(SUPPLIED INFORMATION)

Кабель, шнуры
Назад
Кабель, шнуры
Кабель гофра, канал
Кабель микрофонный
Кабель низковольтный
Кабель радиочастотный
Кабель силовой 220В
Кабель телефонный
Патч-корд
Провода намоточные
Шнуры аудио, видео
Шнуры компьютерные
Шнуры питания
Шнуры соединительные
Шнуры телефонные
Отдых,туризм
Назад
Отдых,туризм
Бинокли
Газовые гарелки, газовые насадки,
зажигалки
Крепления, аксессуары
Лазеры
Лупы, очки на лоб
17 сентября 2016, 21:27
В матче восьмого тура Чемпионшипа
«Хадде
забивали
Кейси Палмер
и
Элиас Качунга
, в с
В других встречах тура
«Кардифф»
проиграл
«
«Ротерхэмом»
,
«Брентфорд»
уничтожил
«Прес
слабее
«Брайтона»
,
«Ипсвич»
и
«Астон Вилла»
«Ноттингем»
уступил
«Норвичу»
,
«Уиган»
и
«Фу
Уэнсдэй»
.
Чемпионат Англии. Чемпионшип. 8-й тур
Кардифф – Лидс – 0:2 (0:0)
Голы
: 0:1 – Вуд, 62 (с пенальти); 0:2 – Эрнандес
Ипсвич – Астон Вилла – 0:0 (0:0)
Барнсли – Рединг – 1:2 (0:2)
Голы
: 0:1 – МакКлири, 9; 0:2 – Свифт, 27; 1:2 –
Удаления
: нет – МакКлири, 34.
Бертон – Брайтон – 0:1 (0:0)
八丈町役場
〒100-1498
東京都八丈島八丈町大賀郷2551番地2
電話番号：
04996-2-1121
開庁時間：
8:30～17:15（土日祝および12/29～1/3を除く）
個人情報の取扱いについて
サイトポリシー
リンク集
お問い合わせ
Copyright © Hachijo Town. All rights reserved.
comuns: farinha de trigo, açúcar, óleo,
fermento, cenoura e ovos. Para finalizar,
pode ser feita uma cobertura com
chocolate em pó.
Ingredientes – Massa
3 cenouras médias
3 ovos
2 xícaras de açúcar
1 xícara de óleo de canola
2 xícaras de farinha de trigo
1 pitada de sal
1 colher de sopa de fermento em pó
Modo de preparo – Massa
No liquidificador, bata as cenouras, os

(End SUPPLIED INFORMATION)

DIRECTIONS:
Every line that contains the string "Астон" should be copied from the entries.

EXERCISE RESPONSE:
«Астон Вилла»
Ипсвич – Астон Вилла – 0:0 (0:0)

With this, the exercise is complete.